Solana (SOL) has slipped below $160, hit by investor anxiety ahead of a major token unlock from FTX. On February 24, SOL fell over 8.20%, touching $148.46, its lowest level this year. It hasn’t managed to recover since and is currently trading around $156.
The drop comes as 11.2 million SOL tokens, worth about $1.77 billion are set to be unlocked on March 1. These tokens are linked to FTX’s bankruptcy proceedings, and the fear is that a large portion could be dumped into the market, pushing prices down further.
Investor confidence in Solana is dropping. Solana has lost 35% of its value in the past month, including a 13% dip just last week. Its market cap has shrunk by $10 billion, now sitting at $78 billion. Trading activity on Solana-based decentralized exchanges (DEXs) is also down by nearly 37%, showing that investors are pulling back.
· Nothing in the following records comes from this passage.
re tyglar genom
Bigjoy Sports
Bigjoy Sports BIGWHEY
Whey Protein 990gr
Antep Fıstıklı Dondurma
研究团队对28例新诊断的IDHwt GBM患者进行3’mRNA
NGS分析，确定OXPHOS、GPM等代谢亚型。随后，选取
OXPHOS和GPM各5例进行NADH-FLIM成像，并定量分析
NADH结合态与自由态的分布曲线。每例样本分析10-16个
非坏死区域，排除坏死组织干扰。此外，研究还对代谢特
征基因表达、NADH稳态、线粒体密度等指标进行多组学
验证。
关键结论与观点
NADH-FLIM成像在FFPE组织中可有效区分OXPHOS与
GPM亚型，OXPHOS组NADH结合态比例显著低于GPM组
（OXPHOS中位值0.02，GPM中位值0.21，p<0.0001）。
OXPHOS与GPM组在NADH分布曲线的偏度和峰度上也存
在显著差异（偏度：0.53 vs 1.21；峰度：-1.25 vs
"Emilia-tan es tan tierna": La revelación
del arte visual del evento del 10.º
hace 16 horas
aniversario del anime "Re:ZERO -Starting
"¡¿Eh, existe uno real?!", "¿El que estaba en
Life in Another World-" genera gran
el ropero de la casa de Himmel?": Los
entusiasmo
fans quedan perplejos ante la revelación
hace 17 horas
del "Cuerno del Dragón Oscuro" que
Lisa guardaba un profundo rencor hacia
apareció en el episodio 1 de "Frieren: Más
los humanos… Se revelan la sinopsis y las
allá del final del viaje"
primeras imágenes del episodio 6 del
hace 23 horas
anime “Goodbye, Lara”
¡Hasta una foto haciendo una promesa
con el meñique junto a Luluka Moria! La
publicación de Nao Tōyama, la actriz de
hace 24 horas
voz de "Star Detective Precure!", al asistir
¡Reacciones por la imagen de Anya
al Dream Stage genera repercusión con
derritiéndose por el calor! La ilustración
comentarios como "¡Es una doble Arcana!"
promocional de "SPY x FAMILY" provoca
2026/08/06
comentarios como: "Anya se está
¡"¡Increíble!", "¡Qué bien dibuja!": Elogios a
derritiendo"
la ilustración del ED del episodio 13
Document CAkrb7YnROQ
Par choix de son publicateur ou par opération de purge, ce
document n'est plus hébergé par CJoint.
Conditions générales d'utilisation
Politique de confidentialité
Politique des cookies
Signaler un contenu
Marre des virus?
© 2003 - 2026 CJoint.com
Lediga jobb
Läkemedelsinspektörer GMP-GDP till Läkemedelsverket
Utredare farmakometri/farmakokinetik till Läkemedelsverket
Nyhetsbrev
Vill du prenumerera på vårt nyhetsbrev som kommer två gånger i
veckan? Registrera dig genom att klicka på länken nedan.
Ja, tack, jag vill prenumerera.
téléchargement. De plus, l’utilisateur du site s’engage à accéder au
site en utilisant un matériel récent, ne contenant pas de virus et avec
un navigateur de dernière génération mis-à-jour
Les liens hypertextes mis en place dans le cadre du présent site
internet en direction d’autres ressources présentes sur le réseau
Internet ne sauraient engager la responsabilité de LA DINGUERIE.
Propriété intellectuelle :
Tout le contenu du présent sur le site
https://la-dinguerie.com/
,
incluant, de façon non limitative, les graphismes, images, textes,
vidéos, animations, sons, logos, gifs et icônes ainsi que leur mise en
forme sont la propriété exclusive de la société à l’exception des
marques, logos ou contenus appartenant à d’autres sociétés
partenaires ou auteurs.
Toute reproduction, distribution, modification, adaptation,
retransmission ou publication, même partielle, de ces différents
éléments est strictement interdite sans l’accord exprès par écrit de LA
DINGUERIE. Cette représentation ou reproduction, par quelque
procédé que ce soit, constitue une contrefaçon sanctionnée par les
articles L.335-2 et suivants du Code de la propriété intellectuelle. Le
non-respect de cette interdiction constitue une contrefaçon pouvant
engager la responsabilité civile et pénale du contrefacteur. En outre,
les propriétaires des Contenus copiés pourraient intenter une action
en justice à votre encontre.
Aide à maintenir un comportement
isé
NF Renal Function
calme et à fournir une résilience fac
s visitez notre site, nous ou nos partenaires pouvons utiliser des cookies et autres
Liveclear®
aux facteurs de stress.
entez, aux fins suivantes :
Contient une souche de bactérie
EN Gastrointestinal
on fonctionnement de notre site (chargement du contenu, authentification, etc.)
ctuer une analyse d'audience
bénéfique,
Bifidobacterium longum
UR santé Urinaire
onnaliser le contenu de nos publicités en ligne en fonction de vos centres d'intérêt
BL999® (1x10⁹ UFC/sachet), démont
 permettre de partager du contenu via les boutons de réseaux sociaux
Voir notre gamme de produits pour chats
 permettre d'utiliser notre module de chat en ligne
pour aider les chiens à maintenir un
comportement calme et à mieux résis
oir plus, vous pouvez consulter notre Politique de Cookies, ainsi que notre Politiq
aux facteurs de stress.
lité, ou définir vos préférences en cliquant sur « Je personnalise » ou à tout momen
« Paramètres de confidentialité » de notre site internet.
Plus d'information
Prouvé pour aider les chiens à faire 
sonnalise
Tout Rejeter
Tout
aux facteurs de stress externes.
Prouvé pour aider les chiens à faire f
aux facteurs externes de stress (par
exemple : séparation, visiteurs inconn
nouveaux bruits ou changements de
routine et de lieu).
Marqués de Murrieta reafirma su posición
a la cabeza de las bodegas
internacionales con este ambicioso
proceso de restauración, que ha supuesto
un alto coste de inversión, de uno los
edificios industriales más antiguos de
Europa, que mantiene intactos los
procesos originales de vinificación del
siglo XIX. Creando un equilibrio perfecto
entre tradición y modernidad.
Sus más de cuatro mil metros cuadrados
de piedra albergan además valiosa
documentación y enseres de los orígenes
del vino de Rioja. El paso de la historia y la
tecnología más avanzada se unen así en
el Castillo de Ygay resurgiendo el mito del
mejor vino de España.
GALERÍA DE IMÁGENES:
Meanwhile, big traders seem to be bracing for more downside. Data from Amberdata shows that put options, bets on the price dropping, accounted for 25% of all Solana-related derivative trades last week. This indicates that big investors, known as ‘whales,’ are bracing for additional losses.
What follows, depends on the market’s response to these freshly unlocked tokens. If too many of them hit exchanges at the same time, it could hit SOL’s price once more. But if demand is sufficient, and buyers come in, it could stabilize or even recover. With March 1 on the horizon, all eyes will be on the market to see what happens.